A little more than 20 years ago I had some grasp of writing something small in C , but even at that time, I probably didn't really do things right all the time. Now I'm trying to learn C again, so I'm really a newbie.
Based on this article: Using realloc to shrink the allocated memory , I made this test, which works, but troubles me:
#include <stdio.h>
#include <stdlib.h>
#include <string.h>
int test (char *param) {
char *s = malloc(strlen(param));
strcpy(s, param);
printf("original string : [%4d] %s \n", strlen(s), s);
// reduce size
char *tmp = realloc(s, 5);
if (tmp == NULL) {
printf("Failed\n");
free(s);
exit(1);
} else {
tmp[4] = 0;
}
s = tmp;
printf("the reduced string : [%4d] %s\n", strlen(s), s );
free(s);
}
void main(void){
test("This is a string with a certain length!");
}
- If I leave out "tmp[4] = 0", then I still get back the whole string. Does this mean the rest of the string is still in memory, but not allocated anymore?

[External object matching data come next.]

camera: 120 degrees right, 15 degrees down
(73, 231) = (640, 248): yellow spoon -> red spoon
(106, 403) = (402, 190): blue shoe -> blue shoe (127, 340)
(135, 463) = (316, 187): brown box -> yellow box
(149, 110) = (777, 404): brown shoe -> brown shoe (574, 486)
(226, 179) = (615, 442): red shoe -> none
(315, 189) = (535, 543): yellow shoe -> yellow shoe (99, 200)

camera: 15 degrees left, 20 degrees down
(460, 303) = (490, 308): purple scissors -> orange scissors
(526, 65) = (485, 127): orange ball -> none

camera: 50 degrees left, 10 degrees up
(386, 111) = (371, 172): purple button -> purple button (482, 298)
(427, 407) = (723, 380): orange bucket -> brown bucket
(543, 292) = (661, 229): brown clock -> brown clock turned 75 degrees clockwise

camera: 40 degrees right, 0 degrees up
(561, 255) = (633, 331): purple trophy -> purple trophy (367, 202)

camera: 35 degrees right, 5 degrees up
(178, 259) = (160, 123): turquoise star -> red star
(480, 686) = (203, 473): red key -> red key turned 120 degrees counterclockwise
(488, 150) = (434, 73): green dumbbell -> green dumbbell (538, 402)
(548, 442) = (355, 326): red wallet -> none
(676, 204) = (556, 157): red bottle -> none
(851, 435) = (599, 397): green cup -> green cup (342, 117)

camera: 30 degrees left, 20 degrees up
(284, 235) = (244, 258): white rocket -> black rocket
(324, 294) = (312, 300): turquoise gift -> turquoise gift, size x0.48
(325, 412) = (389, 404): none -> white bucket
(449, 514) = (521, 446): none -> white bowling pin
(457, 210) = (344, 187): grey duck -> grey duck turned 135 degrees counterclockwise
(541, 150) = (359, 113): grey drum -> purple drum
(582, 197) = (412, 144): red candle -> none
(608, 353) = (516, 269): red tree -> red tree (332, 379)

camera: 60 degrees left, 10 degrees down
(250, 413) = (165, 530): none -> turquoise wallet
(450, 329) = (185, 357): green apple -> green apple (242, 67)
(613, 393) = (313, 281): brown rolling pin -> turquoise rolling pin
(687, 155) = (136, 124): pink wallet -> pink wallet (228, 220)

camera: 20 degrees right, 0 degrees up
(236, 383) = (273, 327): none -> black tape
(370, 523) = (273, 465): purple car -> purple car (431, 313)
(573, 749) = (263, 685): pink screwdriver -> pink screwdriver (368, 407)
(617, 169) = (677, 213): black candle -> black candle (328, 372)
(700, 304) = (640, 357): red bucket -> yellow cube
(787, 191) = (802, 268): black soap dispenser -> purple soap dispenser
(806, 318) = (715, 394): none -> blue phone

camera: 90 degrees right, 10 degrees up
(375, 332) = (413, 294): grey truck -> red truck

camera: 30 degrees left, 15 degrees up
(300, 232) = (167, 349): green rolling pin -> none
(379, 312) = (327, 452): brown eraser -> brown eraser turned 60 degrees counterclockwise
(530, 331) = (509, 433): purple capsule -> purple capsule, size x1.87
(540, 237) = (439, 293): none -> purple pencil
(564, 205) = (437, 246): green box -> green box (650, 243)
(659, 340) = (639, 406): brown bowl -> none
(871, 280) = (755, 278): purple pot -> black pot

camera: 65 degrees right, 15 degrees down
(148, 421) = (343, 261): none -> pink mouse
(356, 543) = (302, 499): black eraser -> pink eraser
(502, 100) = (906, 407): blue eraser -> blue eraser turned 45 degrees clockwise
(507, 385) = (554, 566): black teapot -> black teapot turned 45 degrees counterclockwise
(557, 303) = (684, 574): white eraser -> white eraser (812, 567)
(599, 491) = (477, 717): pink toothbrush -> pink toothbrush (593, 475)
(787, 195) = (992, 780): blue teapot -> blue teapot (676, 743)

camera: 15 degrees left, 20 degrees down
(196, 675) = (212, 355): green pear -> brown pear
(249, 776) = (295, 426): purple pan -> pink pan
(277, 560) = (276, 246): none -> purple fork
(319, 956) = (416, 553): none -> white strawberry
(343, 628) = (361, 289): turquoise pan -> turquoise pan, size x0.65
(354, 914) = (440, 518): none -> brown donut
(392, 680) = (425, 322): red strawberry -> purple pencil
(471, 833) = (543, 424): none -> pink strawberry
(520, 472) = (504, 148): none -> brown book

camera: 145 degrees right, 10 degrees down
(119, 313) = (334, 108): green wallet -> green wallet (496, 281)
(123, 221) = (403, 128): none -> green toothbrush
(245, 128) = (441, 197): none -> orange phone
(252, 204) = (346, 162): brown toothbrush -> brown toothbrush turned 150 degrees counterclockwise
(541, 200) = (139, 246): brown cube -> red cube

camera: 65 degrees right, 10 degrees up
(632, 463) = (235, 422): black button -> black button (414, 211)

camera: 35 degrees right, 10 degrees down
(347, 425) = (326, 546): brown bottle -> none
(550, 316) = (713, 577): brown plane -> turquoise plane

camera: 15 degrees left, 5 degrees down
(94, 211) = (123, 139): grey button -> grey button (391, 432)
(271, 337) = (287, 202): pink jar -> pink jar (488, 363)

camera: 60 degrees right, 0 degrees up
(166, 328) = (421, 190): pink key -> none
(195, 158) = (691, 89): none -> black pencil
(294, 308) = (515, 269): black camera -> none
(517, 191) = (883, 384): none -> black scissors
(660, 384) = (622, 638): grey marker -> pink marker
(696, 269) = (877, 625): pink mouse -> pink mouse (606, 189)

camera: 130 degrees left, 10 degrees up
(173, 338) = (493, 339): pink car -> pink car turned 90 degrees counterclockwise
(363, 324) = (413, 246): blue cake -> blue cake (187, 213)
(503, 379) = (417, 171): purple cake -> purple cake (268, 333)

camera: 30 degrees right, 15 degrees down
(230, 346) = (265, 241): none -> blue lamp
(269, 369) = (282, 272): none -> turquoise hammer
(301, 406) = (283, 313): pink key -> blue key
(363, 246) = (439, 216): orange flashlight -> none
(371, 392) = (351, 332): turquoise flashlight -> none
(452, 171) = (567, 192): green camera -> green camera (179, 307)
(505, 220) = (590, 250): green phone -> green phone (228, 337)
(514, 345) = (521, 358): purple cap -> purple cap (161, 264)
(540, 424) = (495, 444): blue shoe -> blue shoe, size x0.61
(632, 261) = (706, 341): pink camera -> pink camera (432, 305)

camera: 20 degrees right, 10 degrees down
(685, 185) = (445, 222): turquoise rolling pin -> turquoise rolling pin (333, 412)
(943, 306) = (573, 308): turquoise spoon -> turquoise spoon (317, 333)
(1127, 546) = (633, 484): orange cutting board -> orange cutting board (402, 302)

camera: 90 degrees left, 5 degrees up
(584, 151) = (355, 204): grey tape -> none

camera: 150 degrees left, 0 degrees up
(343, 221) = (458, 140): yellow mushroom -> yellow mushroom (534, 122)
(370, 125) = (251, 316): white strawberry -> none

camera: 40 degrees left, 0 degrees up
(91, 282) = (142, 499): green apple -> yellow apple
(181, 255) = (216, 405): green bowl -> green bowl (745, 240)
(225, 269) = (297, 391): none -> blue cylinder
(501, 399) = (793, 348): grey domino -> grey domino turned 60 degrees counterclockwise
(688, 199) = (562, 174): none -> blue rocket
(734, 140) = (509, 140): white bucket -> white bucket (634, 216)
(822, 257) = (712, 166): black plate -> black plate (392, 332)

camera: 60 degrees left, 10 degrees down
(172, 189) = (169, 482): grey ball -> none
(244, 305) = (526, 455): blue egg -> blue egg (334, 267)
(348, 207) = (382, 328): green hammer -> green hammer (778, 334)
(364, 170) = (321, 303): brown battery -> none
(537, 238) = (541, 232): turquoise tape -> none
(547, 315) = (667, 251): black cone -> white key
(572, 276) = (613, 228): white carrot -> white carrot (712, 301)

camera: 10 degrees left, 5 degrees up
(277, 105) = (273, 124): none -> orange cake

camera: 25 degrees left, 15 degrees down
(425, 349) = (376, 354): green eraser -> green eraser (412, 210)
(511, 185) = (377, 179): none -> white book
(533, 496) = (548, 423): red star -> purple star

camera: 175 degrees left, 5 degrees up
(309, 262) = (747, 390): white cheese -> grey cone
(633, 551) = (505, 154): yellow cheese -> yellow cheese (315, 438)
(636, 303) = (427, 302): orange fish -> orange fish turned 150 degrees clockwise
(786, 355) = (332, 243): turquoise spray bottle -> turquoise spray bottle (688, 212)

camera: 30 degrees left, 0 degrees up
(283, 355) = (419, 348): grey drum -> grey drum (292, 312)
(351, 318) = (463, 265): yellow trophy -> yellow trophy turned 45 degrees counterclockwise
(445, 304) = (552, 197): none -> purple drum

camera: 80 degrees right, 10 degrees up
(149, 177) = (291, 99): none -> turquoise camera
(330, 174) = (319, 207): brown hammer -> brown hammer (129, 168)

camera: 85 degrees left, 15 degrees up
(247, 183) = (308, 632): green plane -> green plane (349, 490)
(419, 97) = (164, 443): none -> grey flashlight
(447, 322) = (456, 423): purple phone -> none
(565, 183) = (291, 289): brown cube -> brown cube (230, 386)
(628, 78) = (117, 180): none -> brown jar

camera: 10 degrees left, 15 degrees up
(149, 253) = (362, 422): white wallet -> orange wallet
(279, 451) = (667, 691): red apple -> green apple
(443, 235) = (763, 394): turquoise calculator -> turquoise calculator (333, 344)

- how does c free memory anyway? Does it keep track of memory by itself or is it something that is handled by the OS?
- I free the s string "free(s)", do I also need to free the tmp str (it does point to the same memory block, yet the (same) address it holds is probably stored on another memory location?
These are most likely just basics, but none of what I have read so far has given me a clear answer (including mentioned article).